Best Bridge

Best Bridge

A grid contains exactly two islands of land (L) separated by water (W). Return the minimum number of water cells you must turn into land to connect the two islands (the length of the shortest bridge).

bestBridge(grid)

Input format: rows separated by |.

Examples

LWL              // → 1
LWWL             // → 2
LL|WW|LL         // → 1

Walkthrough

Breaking a hard problem into two familiar pieces

This looks intimidating, but it decomposes into two techniques you've already built: flood-filling an island, and BFS for shortest distance across water. The trick is combining them, adapting the BFS to start from many cells at once.

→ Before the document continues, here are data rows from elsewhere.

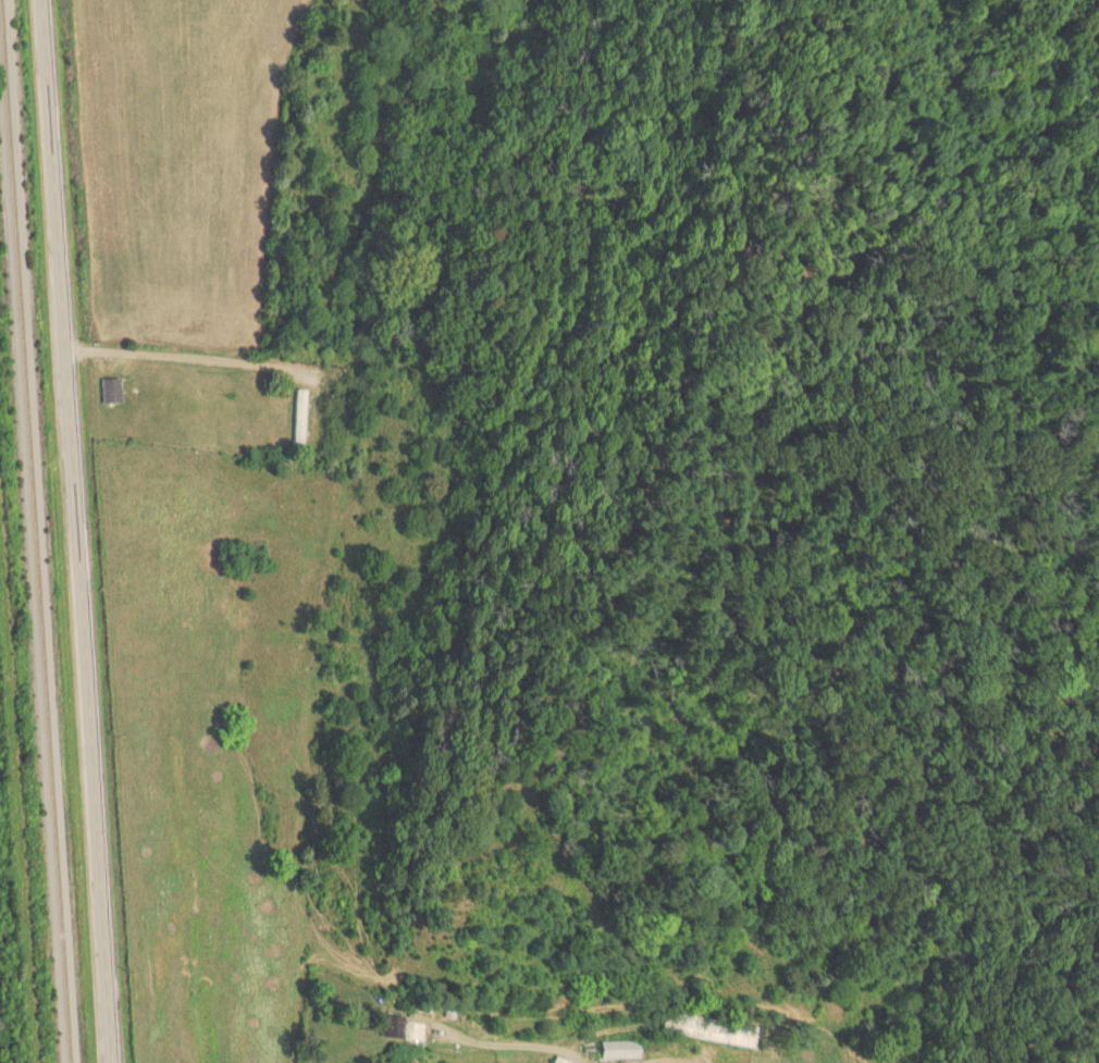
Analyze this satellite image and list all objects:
road: (189, 355)
building: (113, 390)
building: (301, 415)
road: (74, 531)
railway: (31, 591)
road: (970, 916)
building: (403, 1028)
building: (711, 1028)
building: (622, 1049)
building: (561, 1060)

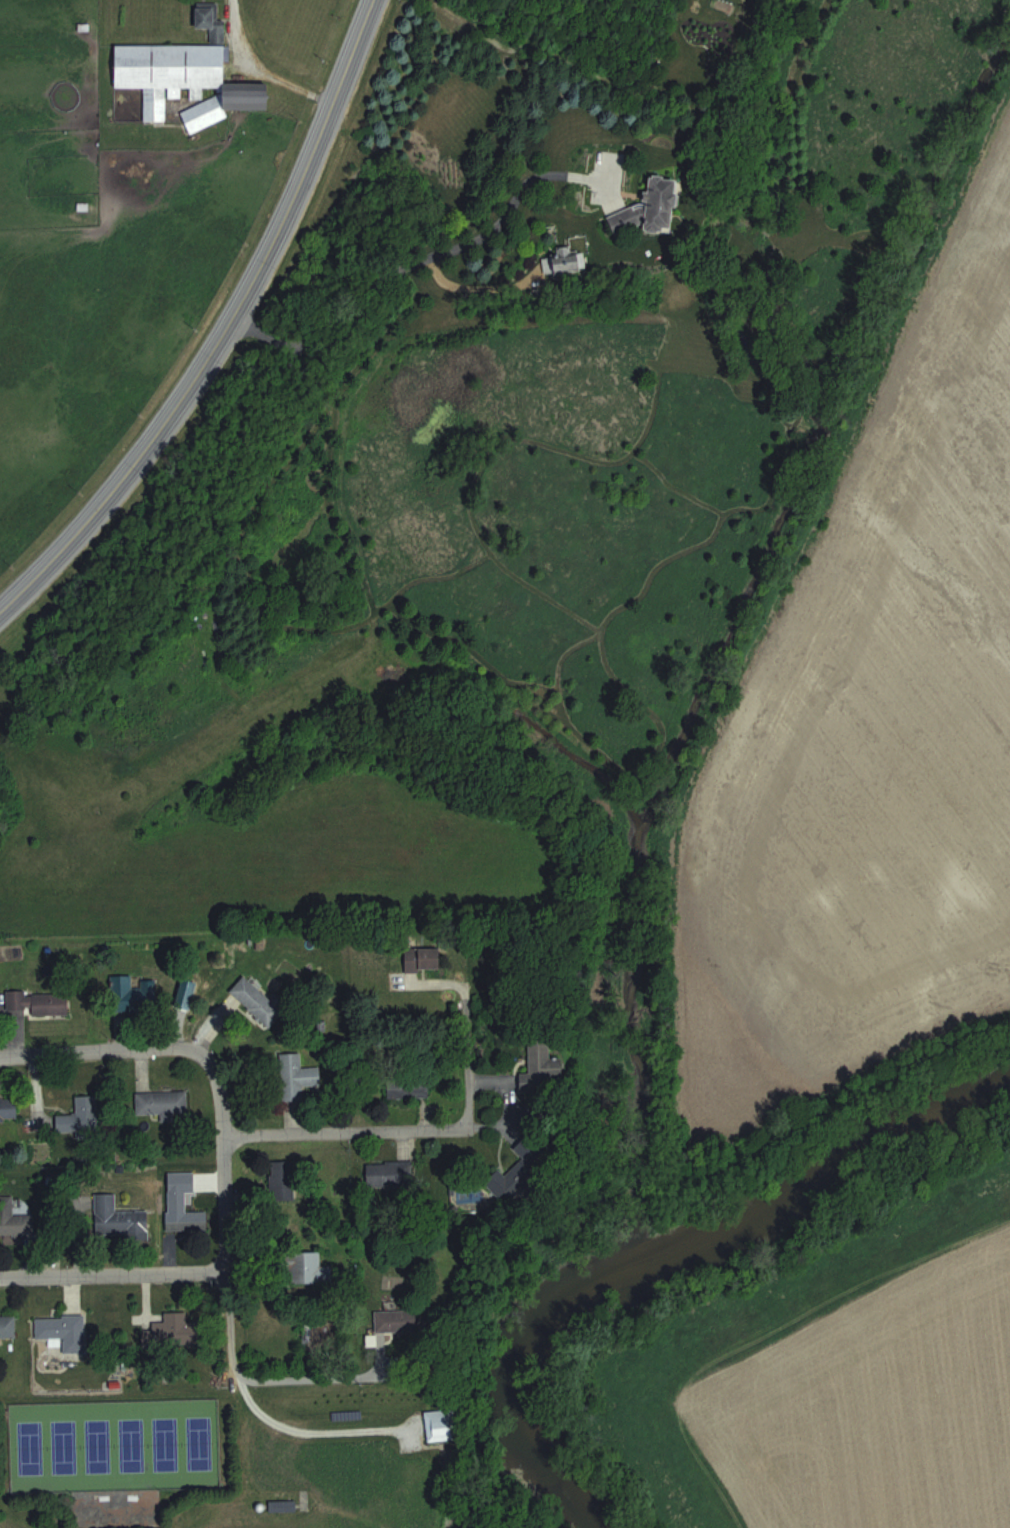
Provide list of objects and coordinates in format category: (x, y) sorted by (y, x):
building: (211, 19)
road: (258, 70)
building: (180, 82)
building: (651, 207)
road: (454, 252)
road: (225, 330)
building: (423, 958)
building: (130, 994)
building: (31, 1001)
building: (256, 1001)
road: (467, 1043)
road: (93, 1052)
road: (7, 1058)
building: (541, 1066)
building: (296, 1076)
building: (408, 1088)
building: (161, 1102)
building: (8, 1109)
building: (79, 1118)
road: (346, 1135)
building: (390, 1174)
building: (283, 1180)
building: (506, 1184)
road: (221, 1188)
building: (13, 1218)
building: (119, 1219)
building: (186, 1219)
river: (658, 1229)
building: (300, 1264)
road: (111, 1276)
building: (396, 1321)
building: (8, 1327)
building: (171, 1330)
building: (63, 1331)
road: (298, 1384)
park: (111, 1452)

Step one: find and collect one whole island

Scan the grid until you find any land cell — either island works, since both are symmetric. Flood-fill outward exactly as in island counting, but this time collect every cell into a list instead of just marking and discarding. That list is the entirety of "island one," and every cell in it is a valid starting point for reaching island two.

Step two: reframe the bridge question as a shortest-path question

Once you have island one's cells, the question becomes: starting simultaneously from every cell of island one, what's the fewest water-cell steps to reach the other island? Still an unweighted shortest-path question, so BFS is still right — the twist is seeding the queue with the entire first island at distance 0 at once. This is multi-source BFS: since all of island one starts at distance 0, the search measures distance purely in water crossed, not land already owned.

Why multi-source BFS still guarantees the shortest bridge

BFS's ring-by-ring expansion holds regardless of how many starting points you seed — it still explores all cells at true distance 1 from any source before distance 2, and so on. So the first time the frontier reaches a land cell not part of the original island (necessarily the second island), the water steps taken is the shortest possible bridge.

Why you mark the whole first island visited before starting the BFS

Since every cell of island one is already "free" (distance 0), mark them all visited before the BFS begins, so the search doesn't waste time on movement within the first island or re-add its cells to the queue.